Sutton created his TikTok account, @TheNYCAgent, in early 2020. She had “no expectations about it,” citing the pandemic as the catalyst for opening her account. But as soon as she started posting apartment tours on the app, she said interest in her TikTok and properties grew.
“There were days when I received two or four hundred requests for an apartment,” she recalls. “What TikTok did, I couldn’t have expected, planned or calculated in my entire life. It completely changed my life.
Sutton said 100% of his business now comes from TikTok and his commissions have almost doubled.
Almost three-quarters of TikTok users spend more than an hour on the app each week, according to Statista. Endless scrolling and the use of algorithms keep users coming back for more. It is in this format that Sutton finds an asset. “Where else in New York could you see 10 apartments in 10 minutes other than TikTok?” Suton said.
And while typical house hunters worry about scheduling in-person viewings, those who are online savvy can view detailed videos that Sutton makes with the flick of a finger.
Part of what makes TikTok so useful for realtors is the fast video interface and algorithmically curated For You page. The videos that appear on a user’s For You page are collected based on their unique interests, region, search history, and interactions with advertisers. Since TikTok uses such engagement metrics to determine interest in a video, a new content creator doesn’t need a large audience or paid promotion for their video to go viral and reach a wide audience.

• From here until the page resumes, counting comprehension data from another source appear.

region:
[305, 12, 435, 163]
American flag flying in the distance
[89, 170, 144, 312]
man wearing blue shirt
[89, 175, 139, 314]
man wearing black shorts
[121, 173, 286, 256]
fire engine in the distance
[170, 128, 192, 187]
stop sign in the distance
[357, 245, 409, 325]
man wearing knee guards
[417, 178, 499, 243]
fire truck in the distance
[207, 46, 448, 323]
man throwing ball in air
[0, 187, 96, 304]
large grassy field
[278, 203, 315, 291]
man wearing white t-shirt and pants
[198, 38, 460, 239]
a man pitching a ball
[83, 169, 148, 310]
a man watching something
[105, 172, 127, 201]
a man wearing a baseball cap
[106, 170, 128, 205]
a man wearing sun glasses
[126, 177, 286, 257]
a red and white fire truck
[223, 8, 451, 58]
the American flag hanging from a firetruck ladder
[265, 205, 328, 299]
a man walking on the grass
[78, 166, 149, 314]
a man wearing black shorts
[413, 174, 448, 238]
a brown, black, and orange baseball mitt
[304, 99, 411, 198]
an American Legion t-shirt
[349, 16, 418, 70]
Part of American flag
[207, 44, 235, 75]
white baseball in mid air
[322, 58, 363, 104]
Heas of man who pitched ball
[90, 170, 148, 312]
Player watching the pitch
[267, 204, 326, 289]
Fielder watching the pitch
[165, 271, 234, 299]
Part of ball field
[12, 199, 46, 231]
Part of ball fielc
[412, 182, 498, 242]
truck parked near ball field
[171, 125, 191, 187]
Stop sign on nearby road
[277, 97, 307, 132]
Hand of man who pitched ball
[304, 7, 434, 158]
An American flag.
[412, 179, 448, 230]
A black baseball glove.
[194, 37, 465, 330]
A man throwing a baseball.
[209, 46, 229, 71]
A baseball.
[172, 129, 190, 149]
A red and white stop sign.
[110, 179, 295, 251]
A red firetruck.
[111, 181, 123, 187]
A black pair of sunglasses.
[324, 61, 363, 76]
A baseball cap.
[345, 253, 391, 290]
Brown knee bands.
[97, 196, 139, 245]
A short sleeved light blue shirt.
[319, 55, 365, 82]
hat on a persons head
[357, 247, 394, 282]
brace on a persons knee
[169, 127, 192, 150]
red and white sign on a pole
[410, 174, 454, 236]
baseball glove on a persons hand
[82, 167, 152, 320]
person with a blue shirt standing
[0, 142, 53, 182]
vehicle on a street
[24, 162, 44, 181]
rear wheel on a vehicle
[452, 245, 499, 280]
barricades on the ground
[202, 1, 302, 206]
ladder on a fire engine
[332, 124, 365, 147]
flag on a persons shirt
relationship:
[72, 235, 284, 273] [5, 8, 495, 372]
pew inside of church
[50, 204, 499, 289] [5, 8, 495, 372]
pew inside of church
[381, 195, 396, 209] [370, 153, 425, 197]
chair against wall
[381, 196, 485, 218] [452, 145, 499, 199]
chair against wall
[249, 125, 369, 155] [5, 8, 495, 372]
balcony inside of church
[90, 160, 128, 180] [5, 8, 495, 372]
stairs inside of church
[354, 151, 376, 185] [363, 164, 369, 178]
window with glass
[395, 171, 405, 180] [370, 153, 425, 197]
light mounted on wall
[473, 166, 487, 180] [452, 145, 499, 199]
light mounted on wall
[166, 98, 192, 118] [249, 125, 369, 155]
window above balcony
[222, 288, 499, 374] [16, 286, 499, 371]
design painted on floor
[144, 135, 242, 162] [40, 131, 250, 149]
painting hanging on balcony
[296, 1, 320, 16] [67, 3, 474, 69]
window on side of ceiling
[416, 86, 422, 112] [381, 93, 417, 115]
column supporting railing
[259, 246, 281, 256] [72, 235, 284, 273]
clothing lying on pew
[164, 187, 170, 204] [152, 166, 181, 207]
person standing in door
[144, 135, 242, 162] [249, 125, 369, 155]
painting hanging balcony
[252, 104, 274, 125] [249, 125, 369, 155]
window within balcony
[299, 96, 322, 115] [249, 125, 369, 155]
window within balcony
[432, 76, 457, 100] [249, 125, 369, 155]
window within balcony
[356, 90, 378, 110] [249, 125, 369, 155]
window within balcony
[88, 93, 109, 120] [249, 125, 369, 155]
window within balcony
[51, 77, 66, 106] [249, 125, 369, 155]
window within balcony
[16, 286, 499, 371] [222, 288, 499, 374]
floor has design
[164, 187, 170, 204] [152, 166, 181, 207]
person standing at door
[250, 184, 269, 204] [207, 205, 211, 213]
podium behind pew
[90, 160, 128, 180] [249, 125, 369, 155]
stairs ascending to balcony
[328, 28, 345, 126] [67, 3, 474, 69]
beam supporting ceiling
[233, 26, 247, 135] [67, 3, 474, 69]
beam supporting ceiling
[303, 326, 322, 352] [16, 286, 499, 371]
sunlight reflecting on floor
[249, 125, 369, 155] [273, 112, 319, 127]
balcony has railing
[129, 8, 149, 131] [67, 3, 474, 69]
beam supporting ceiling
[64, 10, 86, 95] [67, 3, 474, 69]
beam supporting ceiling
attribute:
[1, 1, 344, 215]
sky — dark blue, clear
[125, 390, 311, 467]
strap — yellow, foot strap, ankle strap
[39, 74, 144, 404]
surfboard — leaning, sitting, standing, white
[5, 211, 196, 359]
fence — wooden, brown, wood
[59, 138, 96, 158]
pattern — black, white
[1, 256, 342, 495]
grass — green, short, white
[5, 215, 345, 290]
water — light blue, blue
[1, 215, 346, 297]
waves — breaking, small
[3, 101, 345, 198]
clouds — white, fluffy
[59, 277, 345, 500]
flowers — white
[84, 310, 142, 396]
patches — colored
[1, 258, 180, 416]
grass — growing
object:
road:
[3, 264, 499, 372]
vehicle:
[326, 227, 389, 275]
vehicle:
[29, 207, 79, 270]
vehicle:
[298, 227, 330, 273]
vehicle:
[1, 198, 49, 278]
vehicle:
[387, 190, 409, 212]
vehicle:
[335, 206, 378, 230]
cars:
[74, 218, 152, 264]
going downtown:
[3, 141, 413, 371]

It only took Prince Whiting, a realtor from Fort Worth, Texas, a week on the platform to get his first shot. Since the creation @TheHouseofWhiting in January 2021, he amassed 2.2 million likes on his videos. The exposure he gets on his content is virtually free, unlike his previous method of paid print advertising.
“I would say about 90% of the views are on the For You page and not on the people who follow me,” Whiting said. “Everyone has the opportunity to go viral. It’s not because you have 100 million or a million subscribers and that tick to verify.

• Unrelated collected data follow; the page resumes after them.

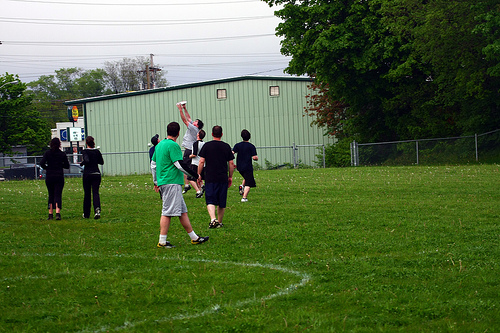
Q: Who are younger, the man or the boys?
A: The boys are younger than the man.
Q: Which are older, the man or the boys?
A: The man are older than the boys.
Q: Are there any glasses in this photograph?
A: No, there are no glasses.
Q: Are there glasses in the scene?
A: No, there are no glasses.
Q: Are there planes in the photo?
A: No, there are no planes.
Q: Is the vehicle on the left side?
A: Yes, the vehicle is on the left of the image.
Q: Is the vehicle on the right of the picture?
A: No, the vehicle is on the left of the image.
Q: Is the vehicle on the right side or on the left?
A: The vehicle is on the left of the image.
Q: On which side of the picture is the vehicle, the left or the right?
A: The vehicle is on the left of the image.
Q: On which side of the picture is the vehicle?
A: The vehicle is on the left of the image.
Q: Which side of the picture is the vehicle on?
A: The vehicle is on the left of the image.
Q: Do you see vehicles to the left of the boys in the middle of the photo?
A: Yes, there is a vehicle to the left of the boys.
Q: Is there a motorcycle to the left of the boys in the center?
A: No, there is a vehicle to the left of the boys.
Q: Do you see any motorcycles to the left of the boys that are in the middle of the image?
A: No, there is a vehicle to the left of the boys.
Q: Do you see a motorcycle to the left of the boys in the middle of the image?
A: No, there is a vehicle to the left of the boys.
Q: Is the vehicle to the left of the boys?
A: Yes, the vehicle is to the left of the boys.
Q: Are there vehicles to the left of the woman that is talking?
A: Yes, there is a vehicle to the left of the woman.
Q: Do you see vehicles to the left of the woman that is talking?
A: Yes, there is a vehicle to the left of the woman.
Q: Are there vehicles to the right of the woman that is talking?
A: No, the vehicle is to the left of the woman.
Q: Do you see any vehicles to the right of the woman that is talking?
A: No, the vehicle is to the left of the woman.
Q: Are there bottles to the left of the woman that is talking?
A: No, there is a vehicle to the left of the woman.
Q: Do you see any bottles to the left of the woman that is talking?
A: No, there is a vehicle to the left of the woman.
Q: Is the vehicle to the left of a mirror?
A: No, the vehicle is to the left of a woman.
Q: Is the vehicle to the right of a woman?
A: No, the vehicle is to the left of a woman.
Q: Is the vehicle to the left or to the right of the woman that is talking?
A: The vehicle is to the left of the woman.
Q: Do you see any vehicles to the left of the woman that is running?
A: Yes, there is a vehicle to the left of the woman.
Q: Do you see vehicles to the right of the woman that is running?
A: No, the vehicle is to the left of the woman.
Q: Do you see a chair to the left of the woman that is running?
A: No, there is a vehicle to the left of the woman.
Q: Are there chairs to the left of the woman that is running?
A: No, there is a vehicle to the left of the woman.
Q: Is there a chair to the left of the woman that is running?
A: No, there is a vehicle to the left of the woman.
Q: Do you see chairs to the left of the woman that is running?
A: No, there is a vehicle to the left of the woman.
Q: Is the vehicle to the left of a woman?
A: Yes, the vehicle is to the left of a woman.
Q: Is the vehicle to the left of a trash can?
A: No, the vehicle is to the left of a woman.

Whiting said that unlike other social media platforms, the popularity and consistency of TikTok hashtags like #homesforsale (24.4 million views) and #luxuryrealestate (556 million views) make it easier for her to reach people ready to buy.
As with all new social media, there is of course a learning curve. With six years of real estate experience and no knowledge of TikTok, Dallas real estate broker Joseph Felling admits it took him a few tries to find his footing on the platform.
Felling said he’s found the most success showcasing Dallas’ low home prices compared to other major U.S. metropolitan areas. More than any other platform, TikTok has allowed it to reach customers outside of Texas.
“I think Covid has really brought people to life for the most,” Felling said. “It’s so crazy how many California buyers I’ve had in the last year because they were able to sell their million dollar property in California, move to Texas and get a much bigger property. for $500,000.”
He said he now gets around 75% of his leads from TikTok and his sales have almost quadrupled. As a result, Felling ceased marketing his properties in print publications.
The future of real estate
The brokers CNN spoke to all joined TikTok within the past two years, and they all believe the app is the future of real estate.
It certainly sparked a huge following: in September 2021, TikTok hit 1 billion monthly active users.
“We live in such a visual society,” Felling said. “Video is the wave of the future. This is how you will get people’s attention.
Sutton also said a more visual medium allows potential buyers to imagine themselves living in a particular town or city. She often mixes local video content into her feed, showing off her favorite restaurants and markets in nearby neighborhoods.
Importantly, real estate agents can use TikTok to strike up a conversation with their buyers. Sutton said she has created lasting relationships with customers on TikTok who often come back to her for the next leg of their house-hunting journey.
“[TikTok] creates this relationship that is much more long-term,” she said. “I may not have had access to those clients, or they may not have been exposed to someone like me.”
According to Sutton, there is no downside to opening an account. “If you are a real estate agent, you should be on TikTok. No questions asked,” she said. “Even if a video performs poorly, it’s not a performance issue. If any of those people who see that video find their home…I’ve done my job.